Pietro Orlandi e il suo amico inseparabile
di Mauro Fiorucci
La storia di Pietro Orlandi, classe 2000, ragazzo proveniente dalla scuola calcio dell’Asd Tavernelle dovrebbe essere da esempio per molti giovani calciatori di oggi che giocano al calcio pensando di ottenere la gloria senza sacrifici e magari con qualche “aiutino”. Pietro, già da bambino sceglie come suo migliore amico il pallone, passa giornate intere con lui sul giardino sotto casa e tocca il cielo con un dito quando suo padre Marco e sua madre Marta gli regalano una porta per tirarci i rigori, proprio come quella di Buffon. L’emozione più grande per lui è vedere quella rete che si gonfia proprio come la fanno gonfiare in tv i suoi idoli bianconeri della Juventus. Il suo sogno si avvera a 5 anni quando comincia a giocare a calcio nei “piccoli amici” del Tavernelle, in una vera squadra, con i compagni e il mister. Passano gli anni, Pietro calca tutti i campi della provincia, arrivando alla categoria esordienti e lasciando il segno dovunque passi. Tutti si ricordano di lui, per le sue capacità calcistiche ma soprattutto per la sua umiltà e il suo altruismo. Si ricorda anche il Perugia calcio di Pietro, tant’è che l’entourage di Santopadre acquisisce le sue prestazioni portandolo via da Tavernelle e affidandolo a mister Tomassoli che lo “adotta” per un nuovo percorso stimolante ma pieno di sacrifici. Già, sacrifici, una parola che molti ragazzi non conoscono e non sono disposti a conoscere. Pietro no, Pietro è diverso, pur di giocare e coltivare la sua passione si fa in quattro tra scuola, studio, famiglia e allenamenti. La sua giornata comincia presto, alle 6 passa l’autobus che lo deve portare a scuola, pochi minuti per il pranzo e poi subito a studiare al bar dell’antistadio in attesa dell’allenamento che terminerà in tarda serata. Ogni giorno così, senza mai una pausa. Passano 4 anni, Pietro gioca ancora nel Perugia di mister Petrini, negli allievi nazionali, a dire la verità oggi ha ottenuto la sua prima convocazione nella primavera, ma Pietro non è tipo da montarsi la testa per una cosa del genere, a lui basta passare più tempo possibile con il suo migliore amico: il pallone.
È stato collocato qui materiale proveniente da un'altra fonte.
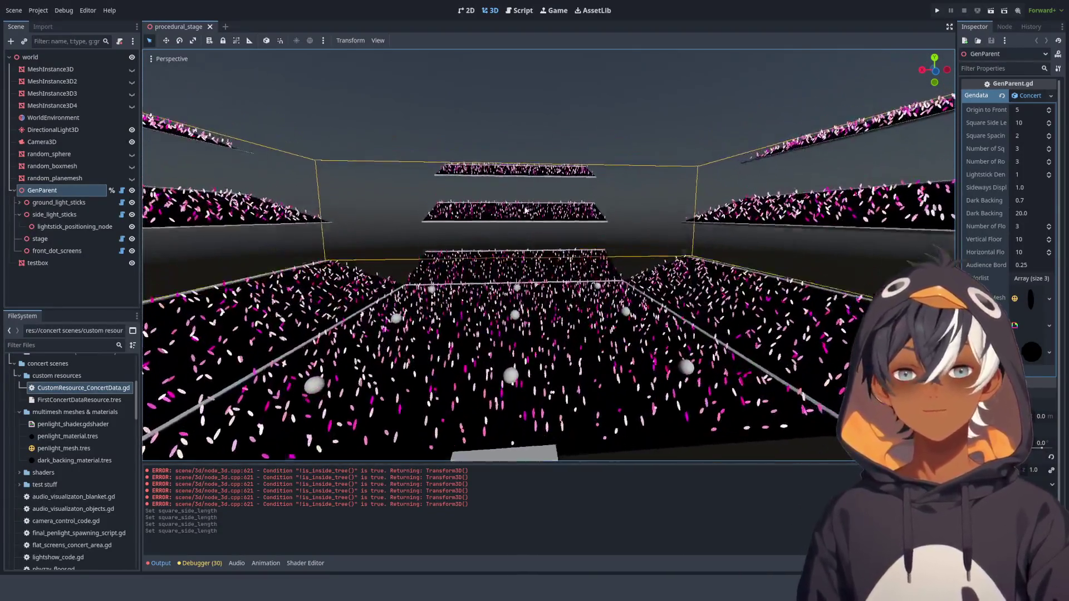
scroll(390, 211, "up", 5)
Mister Barbanera, allenatore di Pietro a Tavernelle lo ricorda così: “Pietrino l’ho allenato per 5 anni, cosa ricordo di lui? Tante cose: potrei dilungarmi sui dribbling e i gol che faceva scartando tutti, oppure quando lo mettevo a fare gli uno contro uno con me perché vedevo che con i suoi coetanei si divertiva poco. La cosa che però vorrei rimarcare è l’aspetto umano di Pietro, il suo altruismo quando consolava qualche bambino che non riusciva a fare certi tipi di esercizi e cercava di aiutarlo. Pur essendo molto bravo a giocare e più avanti a livello motorio dei suoi compagni non ha mai fatto “pesare” questa cosa con comportamenti da divo, lui dava lezioni di educazione, rispettava le regole ed era un bambino molto intelligente.” Mister, quale episodio lo ha colpito in particolare di Pietro? “Spesso durante le partite era bersagliato dagli avversari, prendeva botte e spintoni, ma non rispondeva mai alle provocazioni, si rialzava e andava a fare gol. Solo una volta fece una mezza reazione, dopo che per 15 minuti lo avevano preso per un bersaglio. Lo feci uscire e lo rimproverai. Pietro ci rimase male, piangeva per una situazione in cui non ci si era mai trovato ma appena tornati dentro gli spogliatoi mi chiese scusa e mi ringraziò per le parole che gli avevo detto in panchina.”
Questa storia impartisce una bella lezione di vita: per giocare a calcio a buoni livelli occorre tecnica, sacrificio e dedizione ma soprattutto serve una testa dotata di grande intelligenza. Grazie Pietro per avercelo insegnato.